• WHAT THE TASK REQUIRES:
Quote every line of the material below word for word, from the first line to the last.
--- begin ---
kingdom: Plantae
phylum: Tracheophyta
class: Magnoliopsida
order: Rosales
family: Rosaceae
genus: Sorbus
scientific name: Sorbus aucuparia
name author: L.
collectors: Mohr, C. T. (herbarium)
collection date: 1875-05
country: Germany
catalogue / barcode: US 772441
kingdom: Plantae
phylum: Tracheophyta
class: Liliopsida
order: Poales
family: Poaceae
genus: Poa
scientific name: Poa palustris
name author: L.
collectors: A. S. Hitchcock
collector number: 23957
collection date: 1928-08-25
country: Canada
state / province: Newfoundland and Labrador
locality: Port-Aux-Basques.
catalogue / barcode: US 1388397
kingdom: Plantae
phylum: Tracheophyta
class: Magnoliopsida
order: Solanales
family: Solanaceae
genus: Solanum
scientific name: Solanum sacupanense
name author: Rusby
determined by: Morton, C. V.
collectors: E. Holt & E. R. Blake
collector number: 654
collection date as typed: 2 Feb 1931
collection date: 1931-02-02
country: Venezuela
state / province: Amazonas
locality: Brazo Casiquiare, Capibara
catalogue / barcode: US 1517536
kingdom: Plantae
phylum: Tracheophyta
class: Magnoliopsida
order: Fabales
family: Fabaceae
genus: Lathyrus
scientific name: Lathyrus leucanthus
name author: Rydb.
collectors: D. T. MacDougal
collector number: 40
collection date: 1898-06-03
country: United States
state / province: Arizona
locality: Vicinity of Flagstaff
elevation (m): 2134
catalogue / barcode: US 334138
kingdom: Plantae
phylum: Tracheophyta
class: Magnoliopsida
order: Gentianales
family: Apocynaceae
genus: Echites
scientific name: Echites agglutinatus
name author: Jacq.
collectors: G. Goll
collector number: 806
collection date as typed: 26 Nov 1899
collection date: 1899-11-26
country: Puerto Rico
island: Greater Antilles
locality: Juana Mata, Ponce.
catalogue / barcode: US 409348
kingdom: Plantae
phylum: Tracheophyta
--- end ---
• WRITTEN ANSWER:
kingdom: Plantae
phylum: Tracheophyta
class: Magnoliopsida
order: Rosales
family: Rosaceae
genus: Sorbus
scientific name: Sorbus aucuparia
name author: L.
collectors: Mohr, C. T. (herbarium)
collection date: 1875-05
country: Germany
catalogue / barcode: US 772441
kingdom: Plantae
phylum: Tracheophyta
class: Liliopsida
order: Poales
family: Poaceae
genus: Poa
scientific name: Poa palustris
name author: L.
collectors: A. S. Hitchcock
collector number: 23957
collection date: 1928-08-25
country: Canada
state / province: Newfoundland and Labrador
locality: Port-Aux-Basques.
catalogue / barcode: US 1388397
kingdom: Plantae
phylum: Tracheophyta
class: Magnoliopsida
order: Solanales
family: Solanaceae
genus: Solanum
scientific name: Solanum sacupanense
name author: Rusby
determined by: Morton, C. V.
collectors: E. Holt & E. R. Blake
collector number: 654
collection date as typed: 2 Feb 1931
collection date: 1931-02-02
country: Venezuela
state / province: Amazonas
locality: Brazo Casiquiare, Capibara
catalogue / barcode: US 1517536
kingdom: Plantae
phylum: Tracheophyta
class: Magnoliopsida
order: Fabales
family: Fabaceae
genus: Lathyrus
scientific name: Lathyrus leucanthus
name author: Rydb.
collectors: D. T. MacDougal
collector number: 40
collection date: 1898-06-03
country: United States
state / province: Arizona
locality: Vicinity of Flagstaff
elevation (m): 2134
catalogue / barcode: US 334138
kingdom: Plantae
phylum: Tracheophyta
class: Magnoliopsida
order: Gentianales
family: Apocynaceae
genus: Echites
scientific name: Echites agglutinatus
name author: Jacq.
collectors: G. Goll
collector number: 806
collection date as typed: 26 Nov 1899
collection date: 1899-11-26
country: Puerto Rico
island: Greater Antilles
locality: Juana Mata, Ponce.
catalogue / barcode: US 409348
kingdom: Plantae
phylum: Tracheophyta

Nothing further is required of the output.